Document layout analysis data
● ● ● ● ● ● ●

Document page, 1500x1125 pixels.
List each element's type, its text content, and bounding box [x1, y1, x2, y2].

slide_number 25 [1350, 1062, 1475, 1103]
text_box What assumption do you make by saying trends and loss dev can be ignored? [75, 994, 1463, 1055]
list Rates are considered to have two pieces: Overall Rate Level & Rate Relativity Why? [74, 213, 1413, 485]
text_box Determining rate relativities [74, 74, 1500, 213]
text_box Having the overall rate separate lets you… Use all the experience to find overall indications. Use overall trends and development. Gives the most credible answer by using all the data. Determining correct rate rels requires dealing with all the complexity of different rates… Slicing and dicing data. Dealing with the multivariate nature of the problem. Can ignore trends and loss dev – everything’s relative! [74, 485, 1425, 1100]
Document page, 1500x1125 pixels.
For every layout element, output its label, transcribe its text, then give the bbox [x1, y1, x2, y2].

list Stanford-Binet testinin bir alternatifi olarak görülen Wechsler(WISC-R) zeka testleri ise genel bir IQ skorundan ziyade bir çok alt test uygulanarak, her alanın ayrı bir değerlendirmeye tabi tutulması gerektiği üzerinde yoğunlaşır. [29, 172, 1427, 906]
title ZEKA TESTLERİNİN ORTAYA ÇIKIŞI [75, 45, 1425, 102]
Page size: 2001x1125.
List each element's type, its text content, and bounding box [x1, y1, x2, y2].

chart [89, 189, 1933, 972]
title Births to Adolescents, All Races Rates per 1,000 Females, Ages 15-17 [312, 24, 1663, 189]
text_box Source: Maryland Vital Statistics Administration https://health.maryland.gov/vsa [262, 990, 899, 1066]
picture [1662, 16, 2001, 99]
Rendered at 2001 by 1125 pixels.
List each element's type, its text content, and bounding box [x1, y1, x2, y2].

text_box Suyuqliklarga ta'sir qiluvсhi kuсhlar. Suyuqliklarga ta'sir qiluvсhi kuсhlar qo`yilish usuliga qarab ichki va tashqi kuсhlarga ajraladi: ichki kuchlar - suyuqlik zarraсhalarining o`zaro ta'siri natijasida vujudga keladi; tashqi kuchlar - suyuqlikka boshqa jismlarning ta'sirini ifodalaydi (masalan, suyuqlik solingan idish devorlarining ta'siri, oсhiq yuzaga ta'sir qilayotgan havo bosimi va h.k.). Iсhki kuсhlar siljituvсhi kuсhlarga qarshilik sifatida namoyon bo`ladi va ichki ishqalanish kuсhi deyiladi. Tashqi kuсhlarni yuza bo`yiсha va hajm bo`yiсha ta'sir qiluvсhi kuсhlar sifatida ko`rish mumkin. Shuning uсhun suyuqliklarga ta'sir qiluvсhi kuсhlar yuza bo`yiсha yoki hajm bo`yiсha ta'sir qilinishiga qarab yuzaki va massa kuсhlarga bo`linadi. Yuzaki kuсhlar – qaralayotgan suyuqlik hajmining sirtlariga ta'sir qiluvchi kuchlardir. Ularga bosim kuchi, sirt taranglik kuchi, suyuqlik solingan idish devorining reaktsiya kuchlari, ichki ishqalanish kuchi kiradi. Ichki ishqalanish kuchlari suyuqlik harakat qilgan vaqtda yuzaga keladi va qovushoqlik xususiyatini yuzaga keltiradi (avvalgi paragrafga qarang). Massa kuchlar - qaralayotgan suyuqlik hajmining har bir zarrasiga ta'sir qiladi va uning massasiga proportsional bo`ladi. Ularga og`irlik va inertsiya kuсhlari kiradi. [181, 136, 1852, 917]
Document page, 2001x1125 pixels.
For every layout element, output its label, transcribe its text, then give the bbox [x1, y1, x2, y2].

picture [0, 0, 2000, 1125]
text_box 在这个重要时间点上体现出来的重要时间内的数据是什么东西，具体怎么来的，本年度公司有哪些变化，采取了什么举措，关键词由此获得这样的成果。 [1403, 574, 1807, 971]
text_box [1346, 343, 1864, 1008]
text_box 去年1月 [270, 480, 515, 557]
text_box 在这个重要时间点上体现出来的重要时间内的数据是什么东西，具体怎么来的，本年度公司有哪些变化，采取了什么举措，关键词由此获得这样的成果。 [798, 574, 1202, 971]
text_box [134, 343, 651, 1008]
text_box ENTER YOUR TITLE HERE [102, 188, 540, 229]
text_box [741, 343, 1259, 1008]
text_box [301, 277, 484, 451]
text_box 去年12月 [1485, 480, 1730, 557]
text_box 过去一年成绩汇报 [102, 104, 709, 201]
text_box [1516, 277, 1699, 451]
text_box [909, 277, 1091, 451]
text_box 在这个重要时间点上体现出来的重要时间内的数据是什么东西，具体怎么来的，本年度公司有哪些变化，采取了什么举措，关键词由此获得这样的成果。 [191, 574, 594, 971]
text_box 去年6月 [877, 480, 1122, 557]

● ● ● ● ● ● ●

Requirement: Write down all of the records again, word for word.

Written response:
Document page, 1500x1125 pixels.
List each element's type, its text content, and bounding box [x1, y1, x2, y2].

slide_number 25 [1350, 1062, 1475, 1103]
text_box What assumption do you make by saying trends and loss dev can be ignored? [75, 994, 1463, 1055]
list Rates are considered to have two pieces: Overall Rate Level & Rate Relativity Why? [74, 213, 1413, 485]
text_box Determining rate relativities [74, 74, 1500, 213]
text_box Having the overall rate separate lets you… Use all the experience to find overall indications. Use overall trends and development. Gives the most credible answer by using all the data. Determining correct rate rels requires dealing with all the complexity of different rates… Slicing and dicing data. Dealing with the multivariate nature of the problem. Can ignore trends and loss dev – everything’s relative! [74, 485, 1425, 1100]
Document page, 1500x1125 pixels.
For every layout element, output its label, transcribe its text, then give the bbox [x1, y1, x2, y2].

list Stanford-Binet testinin bir alternatifi olarak görülen Wechsler(WISC-R) zeka testleri ise genel bir IQ skorundan ziyade bir çok alt test uygulanarak, her alanın ayrı bir değerlendirmeye tabi tutulması gerektiği üzerinde yoğunlaşır. [29, 172, 1427, 906]
title ZEKA TESTLERİNİN ORTAYA ÇIKIŞI [75, 45, 1425, 102]
Page size: 2001x1125.
List each element's type, its text content, and bounding box [x1, y1, x2, y2].

chart [89, 189, 1933, 972]
title Births to Adolescents, All Races Rates per 1,000 Females, Ages 15-17 [312, 24, 1663, 189]
text_box Source: Maryland Vital Statistics Administration https://health.maryland.gov/vsa [262, 990, 899, 1066]
picture [1662, 16, 2001, 99]
Rendered at 2001 by 1125 pixels.
List each element's type, its text content, and bounding box [x1, y1, x2, y2].

text_box Suyuqliklarga ta'sir qiluvсhi kuсhlar. Suyuqliklarga ta'sir qiluvсhi kuсhlar qo`yilish usuliga qarab ichki va tashqi kuсhlarga ajraladi: ichki kuchlar - suyuqlik zarraсhalarining o`zaro ta'siri natijasida vujudga keladi; tashqi kuchlar - suyuqlikka boshqa jismlarning ta'sirini ifodalaydi (masalan, suyuqlik solingan idish devorlarining ta'siri, oсhiq yuzaga ta'sir qilayotgan havo bosimi va h.k.). Iсhki kuсhlar siljituvсhi kuсhlarga qarshilik sifatida namoyon bo`ladi va ichki ishqalanish kuсhi deyiladi. Tashqi kuсhlarni yuza bo`yiсha va hajm bo`yiсha ta'sir qiluvсhi kuсhlar sifatida ko`rish mumkin. Shuning uсhun suyuqliklarga ta'sir qiluvсhi kuсhlar yuza bo`yiсha yoki hajm bo`yiсha ta'sir qilinishiga qarab yuzaki va massa kuсhlarga bo`linadi. Yuzaki kuсhlar – qaralayotgan suyuqlik hajmining sirtlariga ta'sir qiluvchi kuchlardir. Ularga bosim kuchi, sirt taranglik kuchi, suyuqlik solingan idish devorining reaktsiya kuchlari, ichki ishqalanish kuchi kiradi. Ichki ishqalanish kuchlari suyuqlik harakat qilgan vaqtda yuzaga keladi va qovushoqlik xususiyatini yuzaga keltiradi (avvalgi paragrafga qarang). Massa kuchlar - qaralayotgan suyuqlik hajmining har bir zarrasiga ta'sir qiladi va uning massasiga proportsional bo`ladi. Ularga og`irlik va inertsiya kuсhlari kiradi. [181, 136, 1852, 917]
Document page, 2001x1125 pixels.
For every layout element, output its label, transcribe its text, then give the bbox [x1, y1, x2, y2].

picture [0, 0, 2000, 1125]
text_box 在这个重要时间点上体现出来的重要时间内的数据是什么东西，具体怎么来的，本年度公司有哪些变化，采取了什么举措，关键词由此获得这样的成果。 [1403, 574, 1807, 971]
text_box [1346, 343, 1864, 1008]
text_box 去年1月 [270, 480, 515, 557]
text_box 在这个重要时间点上体现出来的重要时间内的数据是什么东西，具体怎么来的，本年度公司有哪些变化，采取了什么举措，关键词由此获得这样的成果。 [798, 574, 1202, 971]
text_box [134, 343, 651, 1008]
text_box ENTER YOUR TITLE HERE [102, 188, 540, 229]
text_box [741, 343, 1259, 1008]
text_box [301, 277, 484, 451]
text_box 去年12月 [1485, 480, 1730, 557]
text_box 过去一年成绩汇报 [102, 104, 709, 201]
text_box [1516, 277, 1699, 451]
text_box [909, 277, 1091, 451]
text_box 在这个重要时间点上体现出来的重要时间内的数据是什么东西，具体怎么来的，本年度公司有哪些变化，采取了什么举措，关键词由此获得这样的成果。 [191, 574, 594, 971]
text_box 去年6月 [877, 480, 1122, 557]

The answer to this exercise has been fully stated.